• _YOUR TASK_:
Word for word, restate the records that come next, omitting the images.

Collection entries:
****************
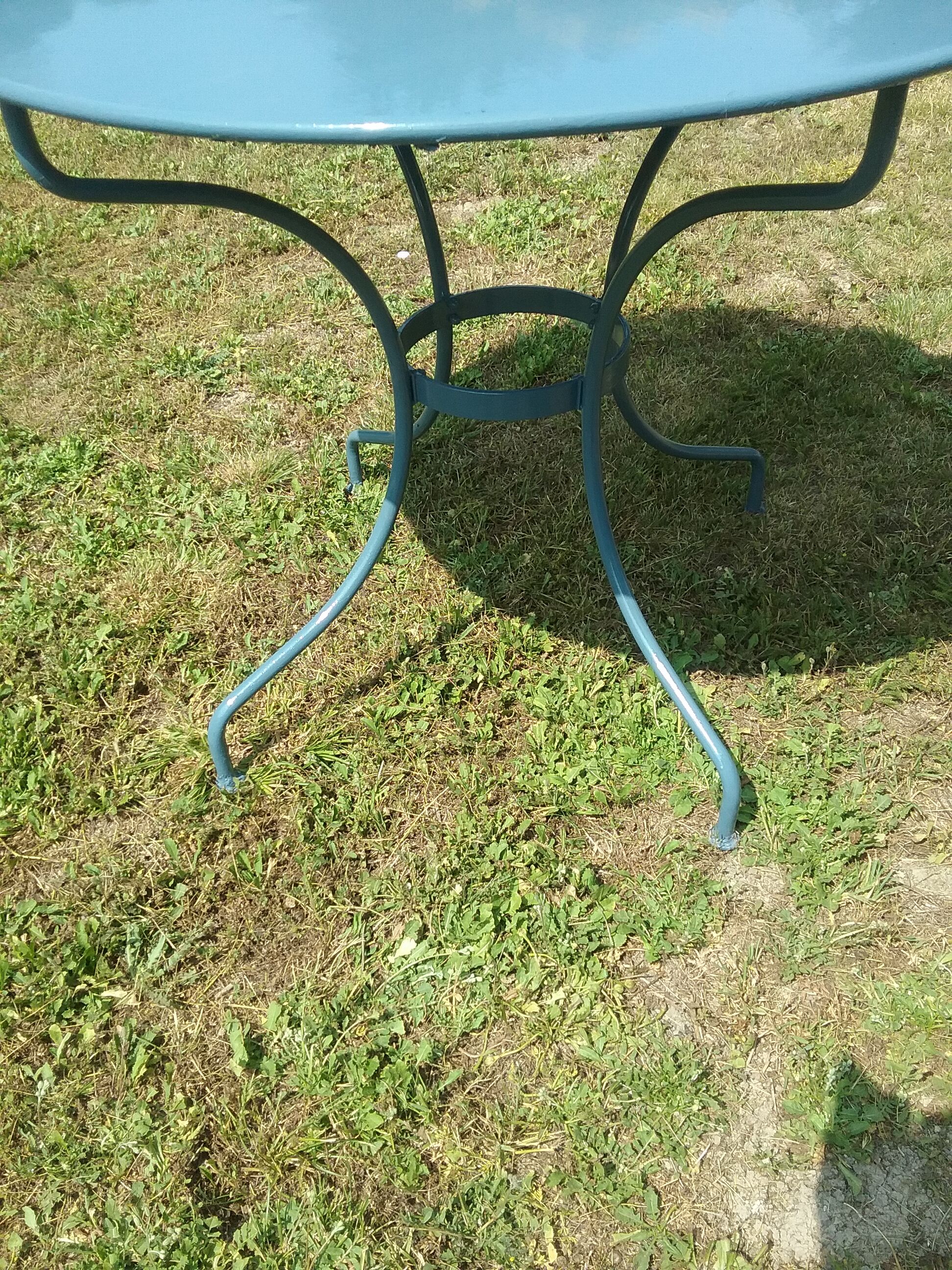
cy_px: 635
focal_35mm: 31
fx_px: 1137
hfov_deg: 45.4
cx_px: 476
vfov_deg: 58.4
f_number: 2.2
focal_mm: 3.3
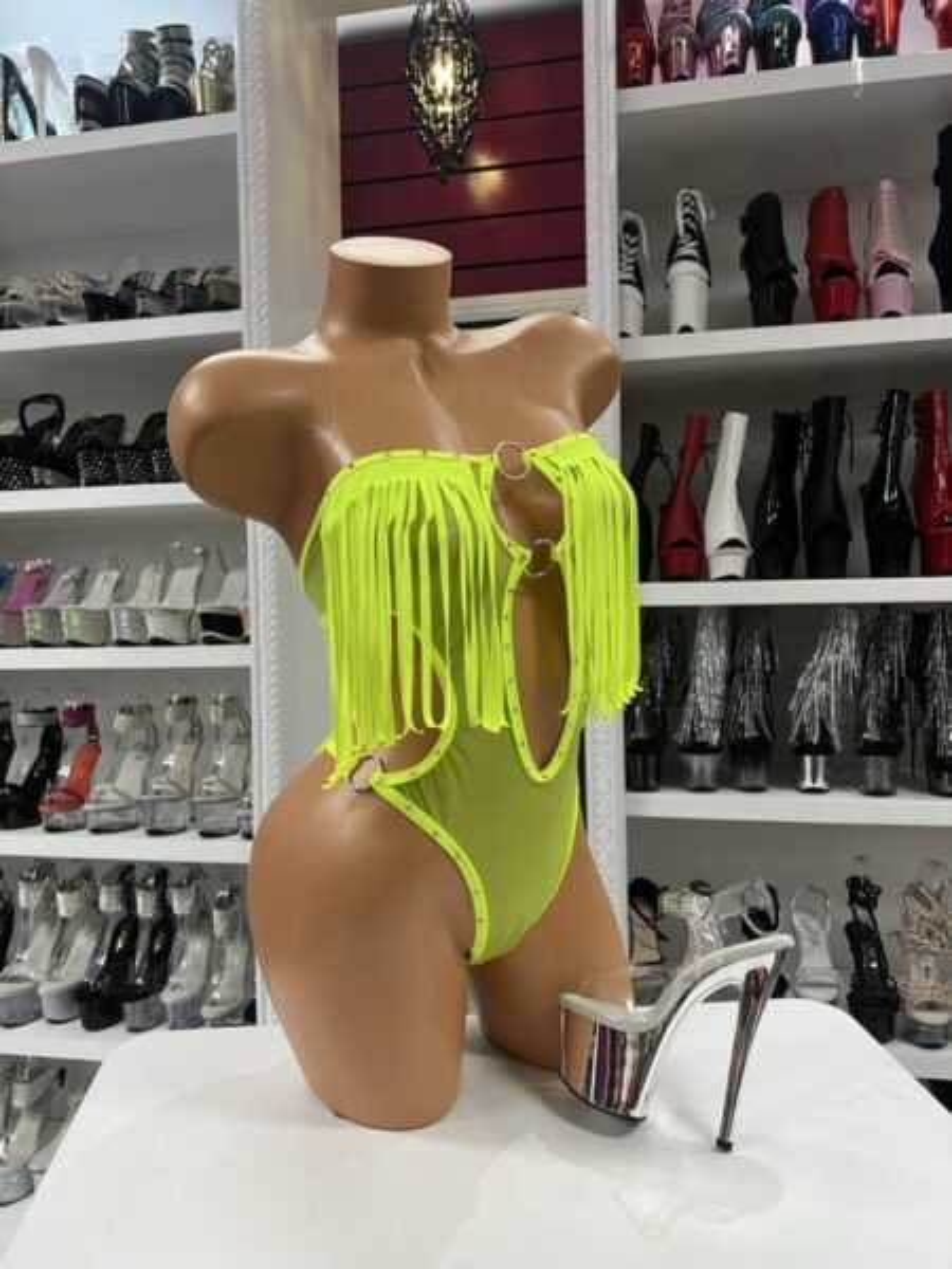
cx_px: 476
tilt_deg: -1.1
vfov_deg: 67.3
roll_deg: +1.7
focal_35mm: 26
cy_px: 634
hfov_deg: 53.1
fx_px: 953
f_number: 1.5
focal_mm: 5.7
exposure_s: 1/60
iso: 100
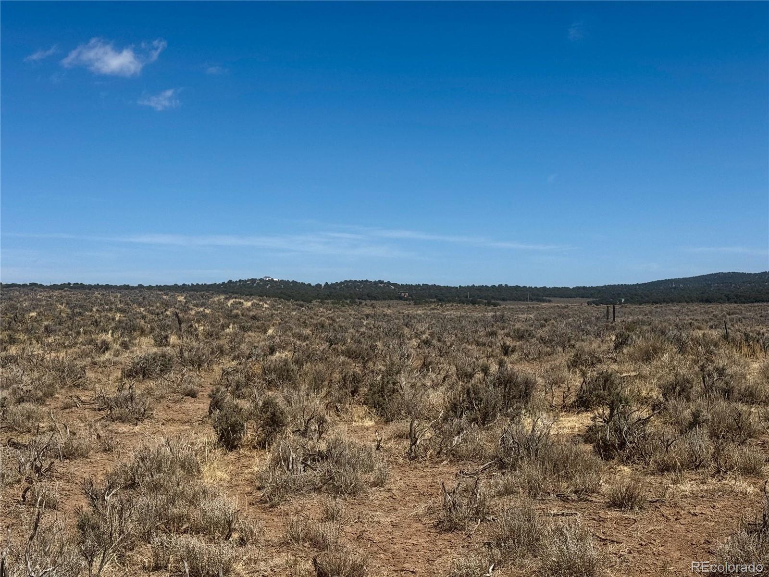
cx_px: 384
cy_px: 288
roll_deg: -0.6
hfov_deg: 39.7
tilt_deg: +1.3
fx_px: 1066
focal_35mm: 48
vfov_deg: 30.3
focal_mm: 6.76
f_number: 1.78
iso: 64
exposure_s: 1/6410
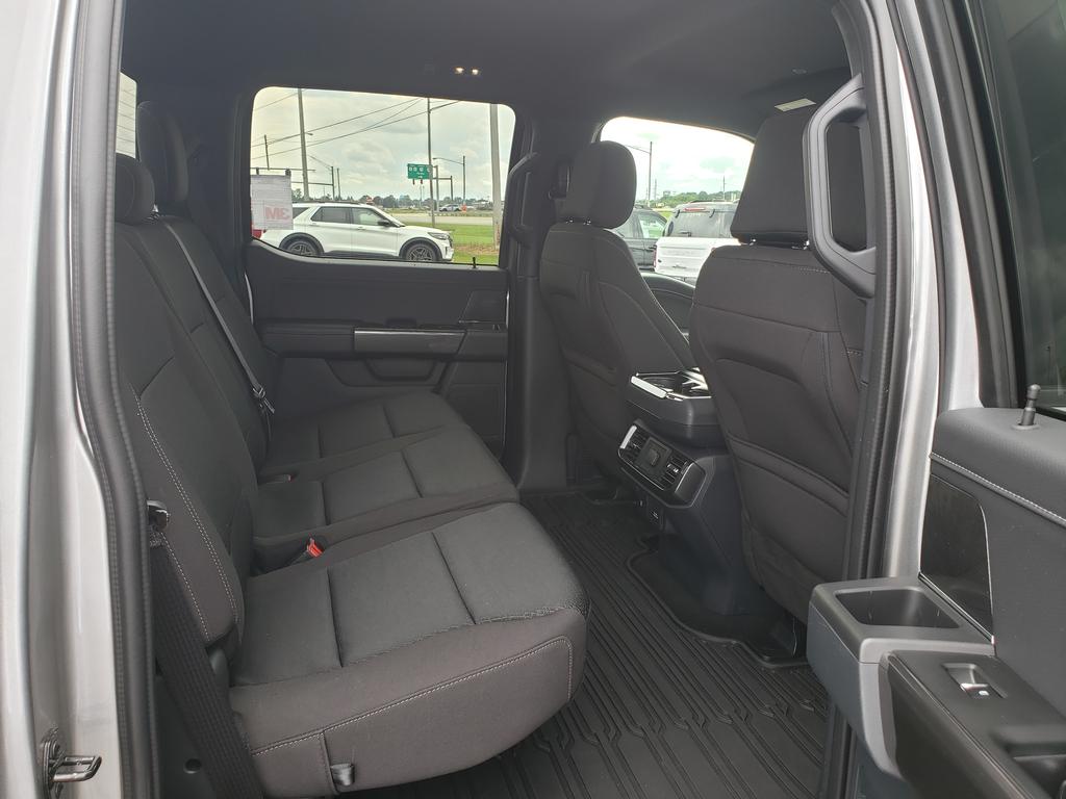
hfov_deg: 67.3
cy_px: 400
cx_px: 533
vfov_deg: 53.1
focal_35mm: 26
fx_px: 801
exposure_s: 1/95
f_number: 2.4
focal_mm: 4.3
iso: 50
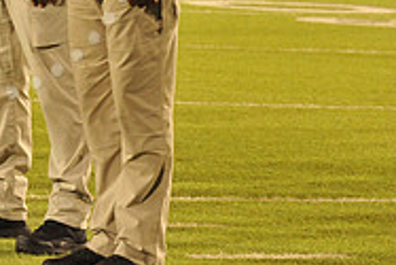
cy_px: -95
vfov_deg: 4.0
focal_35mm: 347
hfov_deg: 5.9
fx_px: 3820
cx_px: -53
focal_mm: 112
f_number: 5.6
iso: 5000
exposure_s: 1/125
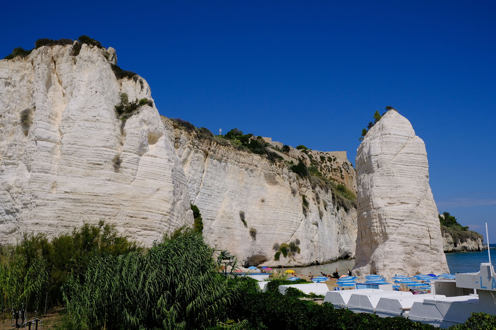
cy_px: 165
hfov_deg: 57.2
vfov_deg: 40.0
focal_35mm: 33
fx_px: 455
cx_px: 248
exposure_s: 1/3500
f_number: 8
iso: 640
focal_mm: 22.3
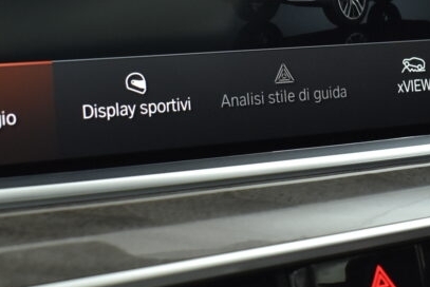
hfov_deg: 25.5
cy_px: 47
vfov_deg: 17.1
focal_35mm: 79
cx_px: 182
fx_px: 947
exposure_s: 1/100
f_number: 3.8
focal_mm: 21
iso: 1600
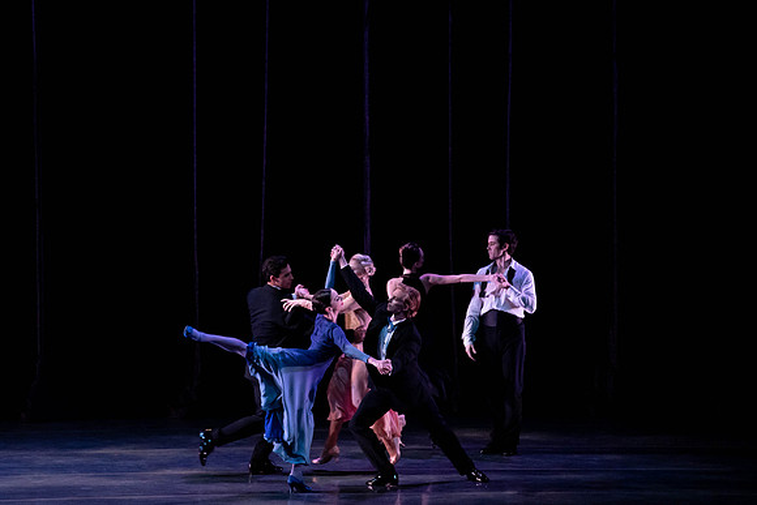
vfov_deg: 5.0
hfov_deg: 7.5
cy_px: 168
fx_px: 5738
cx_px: 242
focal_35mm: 273
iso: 2500
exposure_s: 1/320
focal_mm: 200
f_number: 2.8
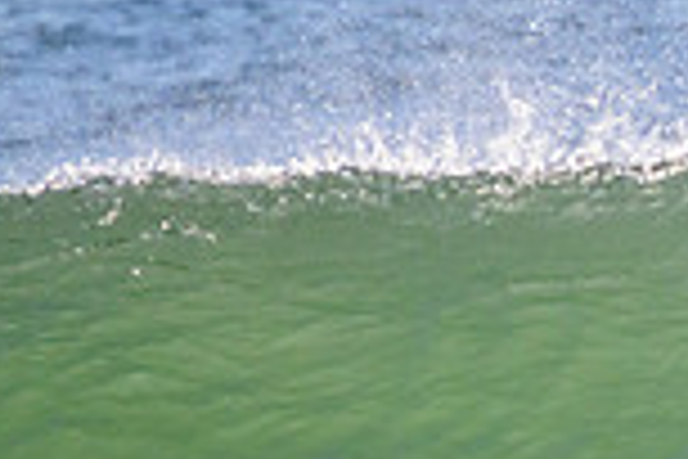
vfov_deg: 0.4
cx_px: 1348
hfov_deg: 0.6
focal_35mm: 3411
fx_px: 65183
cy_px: 649
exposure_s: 1/2000
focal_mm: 800
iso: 1100
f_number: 11
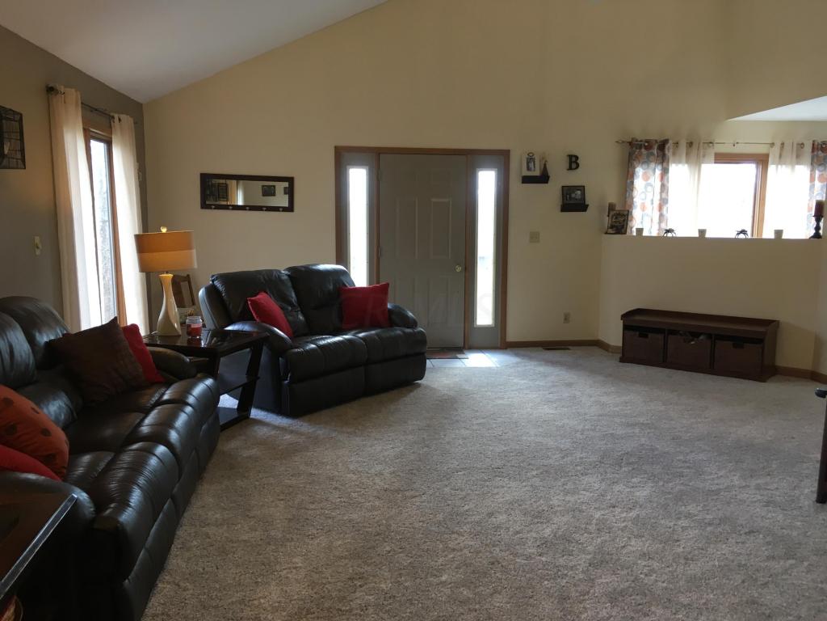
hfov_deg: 61.7
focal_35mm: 29
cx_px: 414
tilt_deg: -7.0
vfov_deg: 48.2
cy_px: 310
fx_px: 693
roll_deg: +0.9
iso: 50
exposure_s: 1/30
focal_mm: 4.15
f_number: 2.2
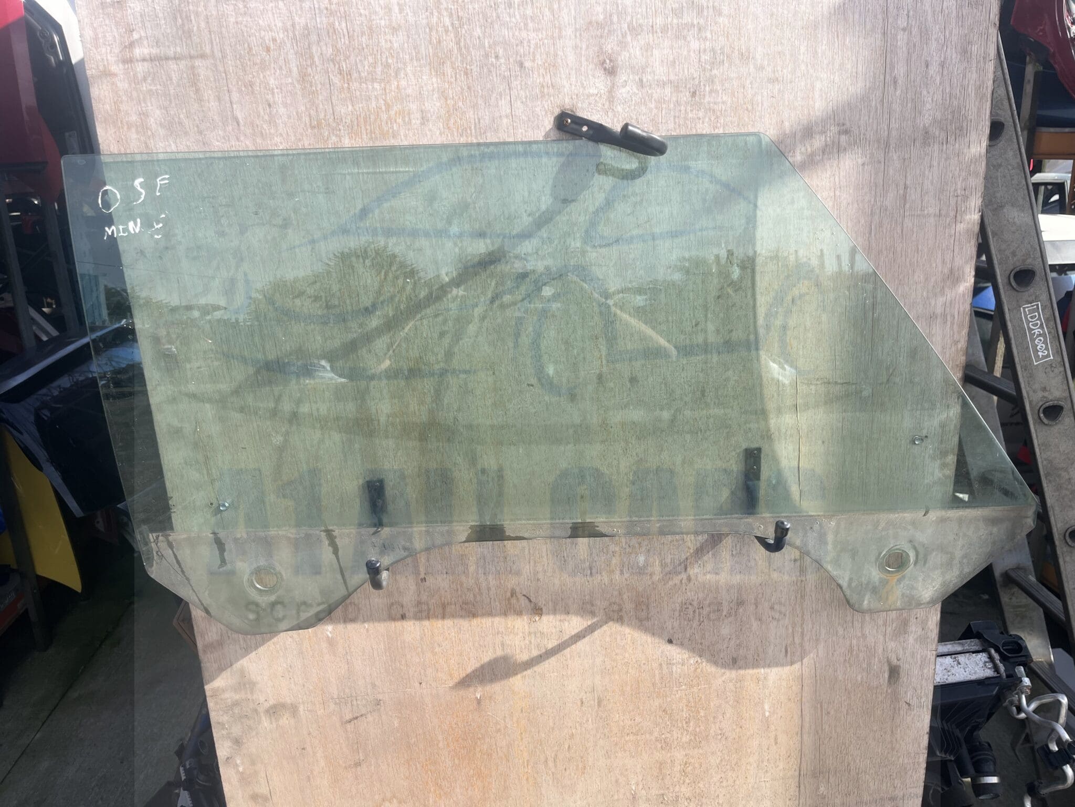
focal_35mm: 26
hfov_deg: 67.3
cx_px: 538
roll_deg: +3.2
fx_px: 807
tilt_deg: -16.2
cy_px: 404
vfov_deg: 53.1
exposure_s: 1/1422
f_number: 1.6
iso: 50
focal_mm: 5.1
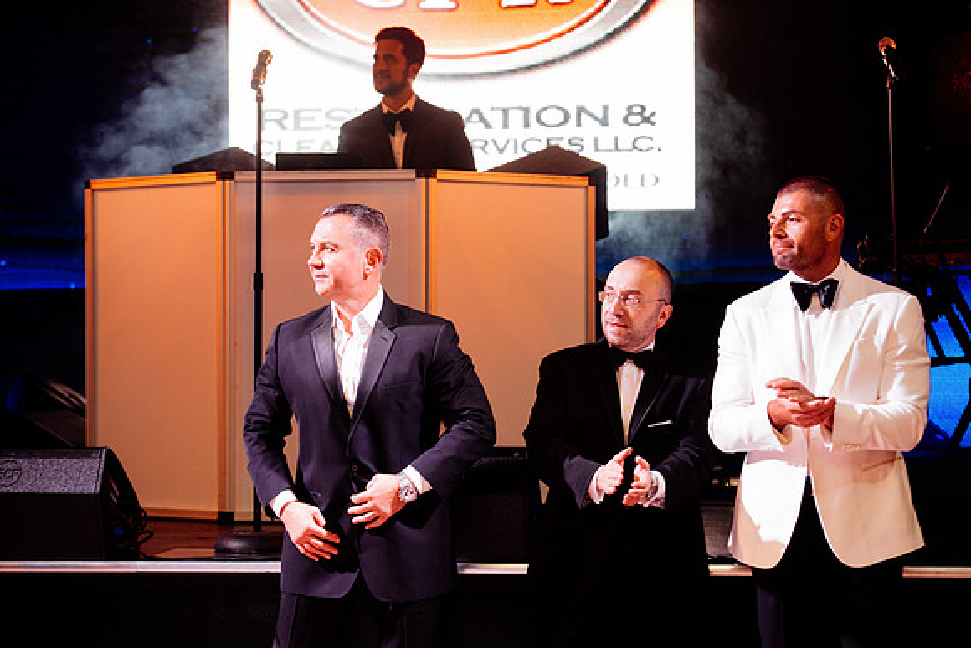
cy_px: 324
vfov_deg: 14.9
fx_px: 2482
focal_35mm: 92
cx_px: 486
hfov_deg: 22.1
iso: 2000
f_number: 4
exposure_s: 1/200
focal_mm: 92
****************
• _PROBLEM SOLUTION_:
cy_px: 635
focal_35mm: 31
fx_px: 1137
hfov_deg: 45.4
cx_px: 476
vfov_deg: 58.4
f_number: 2.2
focal_mm: 3.3
cx_px: 476
tilt_deg: -1.1
vfov_deg: 67.3
roll_deg: +1.7
focal_35mm: 26
cy_px: 634
hfov_deg: 53.1
fx_px: 953
f_number: 1.5
focal_mm: 5.7
exposure_s: 1/60
iso: 100
cx_px: 384
cy_px: 288
roll_deg: -0.6
hfov_deg: 39.7
tilt_deg: +1.3
fx_px: 1066
focal_35mm: 48
vfov_deg: 30.3
focal_mm: 6.76
f_number: 1.78
iso: 64
exposure_s: 1/6410
hfov_deg: 67.3
cy_px: 400
cx_px: 533
vfov_deg: 53.1
focal_35mm: 26
fx_px: 801
exposure_s: 1/95
f_number: 2.4
focal_mm: 4.3
iso: 50
cy_px: -95
vfov_deg: 4.0
focal_35mm: 347
hfov_deg: 5.9
fx_px: 3820
cx_px: -53
focal_mm: 112
f_number: 5.6
iso: 5000
exposure_s: 1/125
cy_px: 165
hfov_deg: 57.2
vfov_deg: 40.0
focal_35mm: 33
fx_px: 455
cx_px: 248
exposure_s: 1/3500
f_number: 8
iso: 640
focal_mm: 22.3
hfov_deg: 25.5
cy_px: 47
vfov_deg: 17.1
focal_35mm: 79
cx_px: 182
fx_px: 947
exposure_s: 1/100
f_number: 3.8
focal_mm: 21
iso: 1600
vfov_deg: 5.0
hfov_deg: 7.5
cy_px: 168
fx_px: 5738
cx_px: 242
focal_35mm: 273
iso: 2500
exposure_s: 1/320
focal_mm: 200
f_number: 2.8
vfov_deg: 0.4
cx_px: 1348
hfov_deg: 0.6
focal_35mm: 3411
fx_px: 65183
cy_px: 649
exposure_s: 1/2000
focal_mm: 800
iso: 1100
f_number: 11
hfov_deg: 61.7
focal_35mm: 29
cx_px: 414
tilt_deg: -7.0
vfov_deg: 48.2
cy_px: 310
fx_px: 693
roll_deg: +0.9
iso: 50
exposure_s: 1/30
focal_mm: 4.15
f_number: 2.2
focal_35mm: 26
hfov_deg: 67.3
cx_px: 538
roll_deg: +3.2
fx_px: 807
tilt_deg: -16.2
cy_px: 404
vfov_deg: 53.1
exposure_s: 1/1422
f_number: 1.6
iso: 50
focal_mm: 5.1
cy_px: 324
vfov_deg: 14.9
fx_px: 2482
focal_35mm: 92
cx_px: 486
hfov_deg: 22.1
iso: 2000
f_number: 4
exposure_s: 1/200
focal_mm: 92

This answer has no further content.